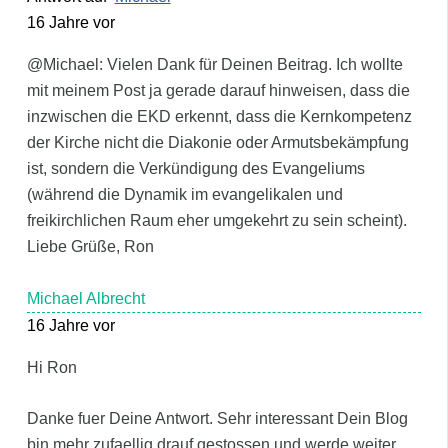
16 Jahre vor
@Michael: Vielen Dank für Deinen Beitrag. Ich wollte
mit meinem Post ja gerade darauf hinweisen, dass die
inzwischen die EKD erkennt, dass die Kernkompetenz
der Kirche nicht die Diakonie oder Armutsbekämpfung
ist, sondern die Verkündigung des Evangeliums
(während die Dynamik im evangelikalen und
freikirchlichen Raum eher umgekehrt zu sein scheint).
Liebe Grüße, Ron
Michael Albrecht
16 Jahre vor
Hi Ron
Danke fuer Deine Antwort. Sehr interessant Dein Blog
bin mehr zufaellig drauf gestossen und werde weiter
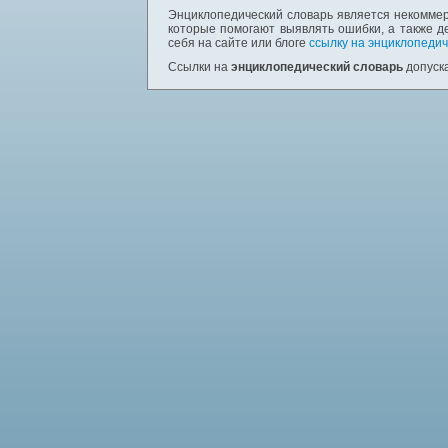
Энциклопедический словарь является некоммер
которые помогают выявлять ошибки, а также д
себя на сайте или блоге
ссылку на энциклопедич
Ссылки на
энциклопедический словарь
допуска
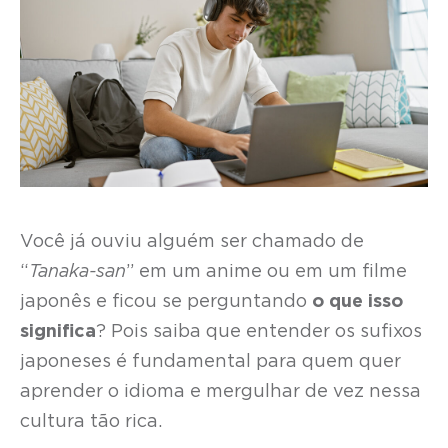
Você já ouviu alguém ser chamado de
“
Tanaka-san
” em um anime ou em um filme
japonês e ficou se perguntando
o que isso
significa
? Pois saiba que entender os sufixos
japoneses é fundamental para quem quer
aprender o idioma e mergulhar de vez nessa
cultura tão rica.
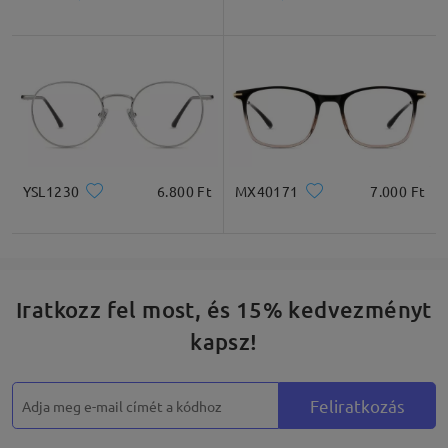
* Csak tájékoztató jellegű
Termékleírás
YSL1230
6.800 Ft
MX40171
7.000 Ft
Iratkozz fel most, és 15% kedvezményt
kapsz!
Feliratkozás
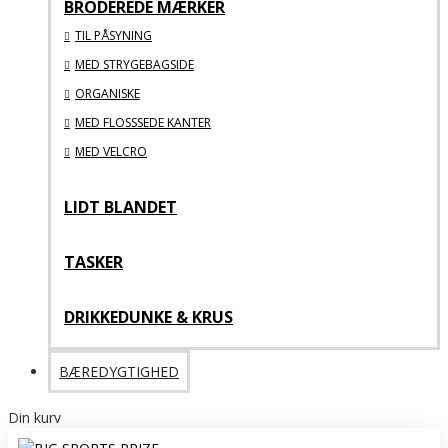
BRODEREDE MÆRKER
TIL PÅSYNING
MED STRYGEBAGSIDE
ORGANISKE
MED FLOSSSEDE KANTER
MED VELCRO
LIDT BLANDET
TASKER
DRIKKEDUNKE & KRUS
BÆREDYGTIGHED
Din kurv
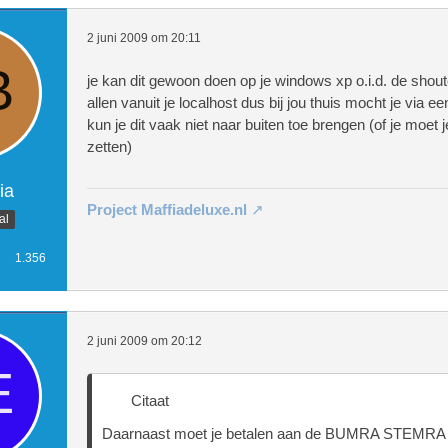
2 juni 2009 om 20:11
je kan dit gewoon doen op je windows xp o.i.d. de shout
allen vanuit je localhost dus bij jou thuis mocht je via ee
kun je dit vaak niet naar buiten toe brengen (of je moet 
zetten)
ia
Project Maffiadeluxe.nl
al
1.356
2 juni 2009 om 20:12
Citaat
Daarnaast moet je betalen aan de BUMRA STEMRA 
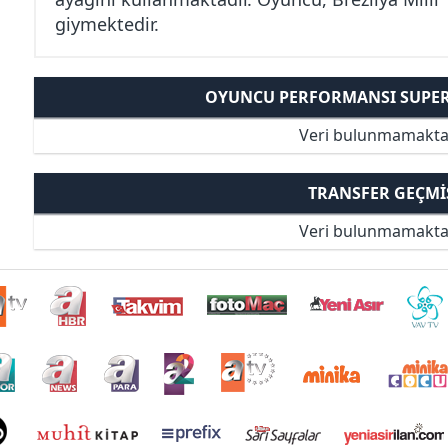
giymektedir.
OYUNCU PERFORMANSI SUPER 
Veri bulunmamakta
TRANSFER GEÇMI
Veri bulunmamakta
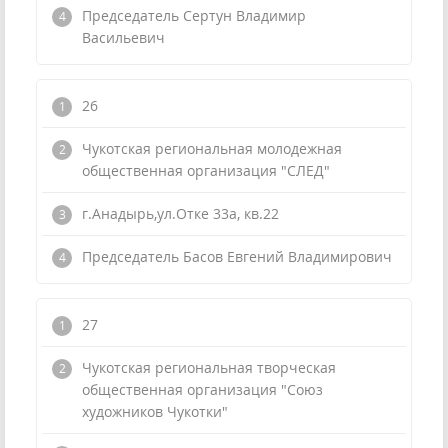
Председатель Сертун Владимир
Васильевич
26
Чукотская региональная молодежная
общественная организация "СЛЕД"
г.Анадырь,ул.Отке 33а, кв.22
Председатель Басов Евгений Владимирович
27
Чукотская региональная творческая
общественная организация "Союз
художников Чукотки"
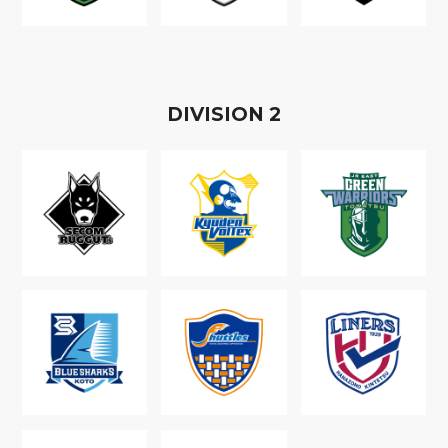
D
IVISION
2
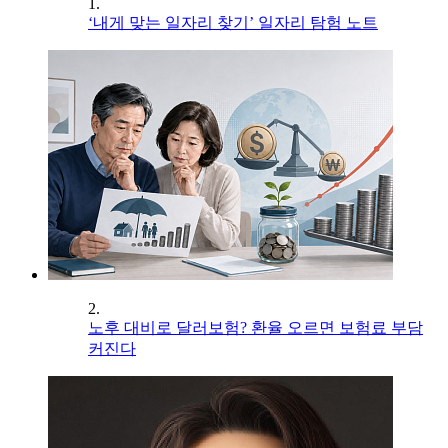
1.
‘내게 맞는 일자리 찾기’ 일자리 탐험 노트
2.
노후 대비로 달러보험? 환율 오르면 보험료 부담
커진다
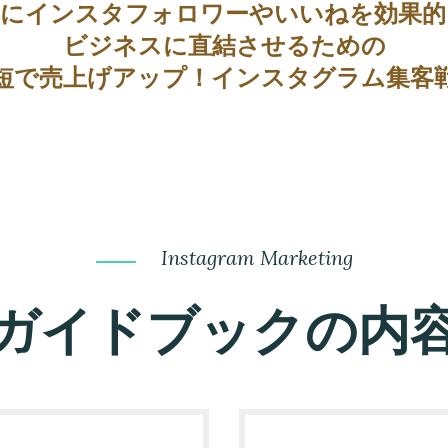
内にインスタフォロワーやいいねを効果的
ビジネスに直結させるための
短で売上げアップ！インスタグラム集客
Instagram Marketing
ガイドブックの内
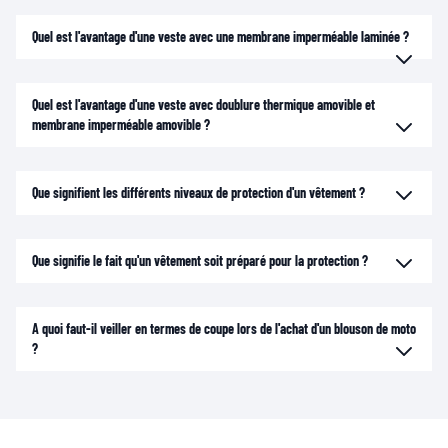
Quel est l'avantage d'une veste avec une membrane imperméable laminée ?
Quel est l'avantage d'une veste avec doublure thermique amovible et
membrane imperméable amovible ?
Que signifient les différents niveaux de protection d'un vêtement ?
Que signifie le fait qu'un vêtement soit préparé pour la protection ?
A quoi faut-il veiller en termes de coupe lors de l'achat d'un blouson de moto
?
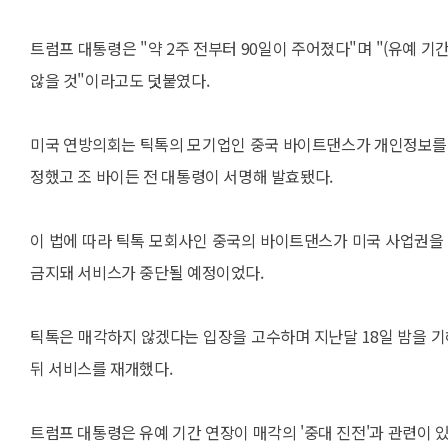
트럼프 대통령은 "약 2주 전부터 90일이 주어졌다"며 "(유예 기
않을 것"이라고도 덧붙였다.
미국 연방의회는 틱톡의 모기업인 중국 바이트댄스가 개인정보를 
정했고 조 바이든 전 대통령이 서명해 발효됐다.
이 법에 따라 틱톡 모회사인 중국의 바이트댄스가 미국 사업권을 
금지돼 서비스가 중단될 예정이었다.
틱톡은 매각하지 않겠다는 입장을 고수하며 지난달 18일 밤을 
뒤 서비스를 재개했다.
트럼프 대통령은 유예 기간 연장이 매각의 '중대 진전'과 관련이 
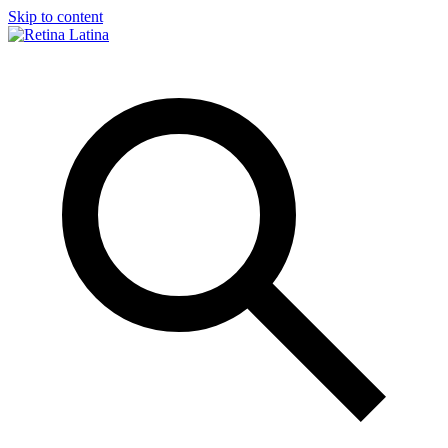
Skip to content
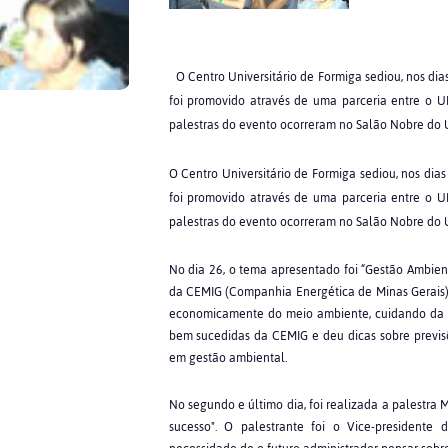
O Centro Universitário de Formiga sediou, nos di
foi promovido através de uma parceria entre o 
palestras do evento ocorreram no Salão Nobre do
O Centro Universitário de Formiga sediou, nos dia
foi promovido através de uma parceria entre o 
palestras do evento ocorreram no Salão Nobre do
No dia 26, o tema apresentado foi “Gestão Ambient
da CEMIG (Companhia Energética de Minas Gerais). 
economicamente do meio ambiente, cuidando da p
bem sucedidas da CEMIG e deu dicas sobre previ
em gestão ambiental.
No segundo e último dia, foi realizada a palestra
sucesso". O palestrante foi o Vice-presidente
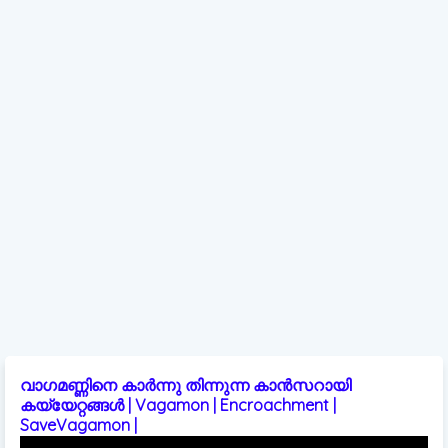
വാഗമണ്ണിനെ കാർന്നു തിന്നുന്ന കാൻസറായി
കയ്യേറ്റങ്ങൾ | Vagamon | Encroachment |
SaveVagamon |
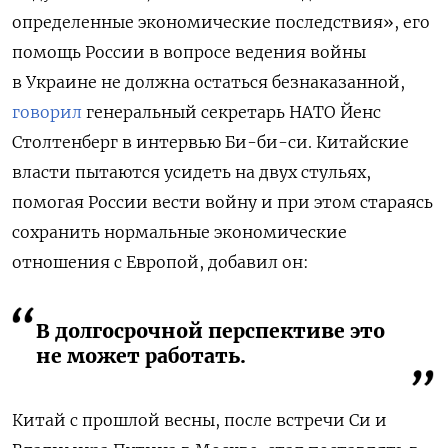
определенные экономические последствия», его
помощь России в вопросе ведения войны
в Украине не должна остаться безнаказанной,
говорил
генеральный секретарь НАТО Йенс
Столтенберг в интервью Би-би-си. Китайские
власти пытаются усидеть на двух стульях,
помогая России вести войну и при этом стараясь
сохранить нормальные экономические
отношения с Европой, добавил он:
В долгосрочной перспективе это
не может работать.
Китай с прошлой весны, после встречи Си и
※
Copy out the text of all the records above, line for line, and leave the pictures out.

16 Jahre vor
@Michael: Vielen Dank für Deinen Beitrag. Ich wollte
mit meinem Post ja gerade darauf hinweisen, dass die
inzwischen die EKD erkennt, dass die Kernkompetenz
der Kirche nicht die Diakonie oder Armutsbekämpfung
ist, sondern die Verkündigung des Evangeliums
(während die Dynamik im evangelikalen und
freikirchlichen Raum eher umgekehrt zu sein scheint).
Liebe Grüße, Ron
Michael Albrecht
16 Jahre vor
Hi Ron
Danke fuer Deine Antwort. Sehr interessant Dein Blog
bin mehr zufaellig drauf gestossen und werde weiter
Энциклопедический словарь является некоммер
которые помогают выявлять ошибки, а также д
себя на сайте или блоге
ссылку на энциклопедич
Ссылки на
энциклопедический словарь
допуска
Você já ouviu alguém ser chamado de
“
Tanaka-san
” em um anime ou em um filme
japonês e ficou se perguntando
o que isso
significa
? Pois saiba que entender os sufixos
japoneses é fundamental para quem quer
aprender o idioma e mergulhar de vez nessa
cultura tão rica.
* Csak tájékoztató jellegű
Termékleírás
YSL1230
6.800 Ft
MX40171
7.000 Ft
Iratkozz fel most, és 15% kedvezményt
kapsz!
Feliratkozás
BRODEREDE MÆRKER
TIL PÅSYNING
MED STRYGEBAGSIDE
ORGANISKE
MED FLOSSSEDE KANTER
MED VELCRO
LIDT BLANDET
TASKER
DRIKKEDUNKE & KRUS
BÆREDYGTIGHED
Din kurv
2 juni 2009 om 20:11
je kan dit gewoon doen op je windows xp o.i.d. de shout
allen vanuit je localhost dus bij jou thuis mocht je via ee
kun je dit vaak niet naar buiten toe brengen (of je moet 
zetten)
ia
Project Maffiadeluxe.nl
al
1.356
2 juni 2009 om 20:12
Citaat
Daarnaast moet je betalen aan de BUMRA STEMRA 
giymektedir.
OYUNCU PERFORMANSI SUPER 
Veri bulunmamakta
TRANSFER GEÇMI
Veri bulunmamakta
Председатель Сертун Владимир
Васильевич
26
Чукотская региональная молодежная
общественная организация "СЛЕД"
г.Анадырь,ул.Отке 33а, кв.22
Председатель Басов Евгений Владимирович
27
Чукотская региональная творческая
общественная организация "Союз
художников Чукотки"
D
IVISION
2
1.
‘내게 맞는 일자리 찾기’ 일자리 탐험 노트
2.
노후 대비로 달러보험? 환율 오르면 보험료 부담
커진다
内にインスタフォロワーやいいねを効果的
ビジネスに直結させるための
短で売上げアップ！インスタグラム集客
Instagram Marketing
ガイドブックの内
Quel est l'avantage d'une veste avec une membrane imperméable laminée ?
Quel est l'avantage d'une veste avec doublure thermique amovible et
membrane imperméable amovible ?
Que signifient les différents niveaux de protection d'un vêtement ?
Que signifie le fait qu'un vêtement soit préparé pour la protection ?
A quoi faut-il veiller en termes de coupe lors de l'achat d'un blouson de moto
?
트럼프 대통령은 "약 2주 전부터 90일이 주어졌다"며 "(유예 기
않을 것"이라고도 덧붙였다.
미국 연방의회는 틱톡의 모기업인 중국 바이트댄스가 개인정보를 
정했고 조 바이든 전 대통령이 서명해 발효됐다.
이 법에 따라 틱톡 모회사인 중국의 바이트댄스가 미국 사업권을 
금지돼 서비스가 중단될 예정이었다.
틱톡은 매각하지 않겠다는 입장을 고수하며 지난달 18일 밤을 
뒤 서비스를 재개했다.
트럼프 대통령은 유예 기간 연장이 매각의 '중대 진전'과 관련이 
Skip to content
O Centro Universitário de Formiga sediou, nos di
foi promovido através de uma parceria entre o 
palestras do evento ocorreram no Salão Nobre do
O Centro Universitário de Formiga sediou, nos dia
foi promovido através de uma parceria entre o 
palestras do evento ocorreram no Salão Nobre do
No dia 26, o tema apresentado foi “Gestão Ambient
da CEMIG (Companhia Energética de Minas Gerais). 
economicamente do meio ambiente, cuidando da p
bem sucedidas da CEMIG e deu dicas sobre previ
em gestão ambiental.
No segundo e último dia, foi realizada a palestra
sucesso". O palestrante foi o Vice-presidente
വാഗമണ്ണിനെ കാർന്നു തിന്നുന്ന കാൻസറായി
കയ്യേറ്റങ്ങൾ | Vagamon | Encroachment |
SaveVagamon |
определенные экономические последствия», его
помощь России в вопросе ведения войны
в Украине не должна остаться безнаказанной,
говорил
генеральный секретарь НАТО Йенс
Столтенберг в интервью Би-би-си. Китайские
власти пытаются усидеть на двух стульях,
помогая России вести войну и при этом стараясь
сохранить нормальные экономические
отношения с Европой, добавил он:
В долгосрочной перспективе это
не может работать.
Китай с прошлой весны, после встречи Си и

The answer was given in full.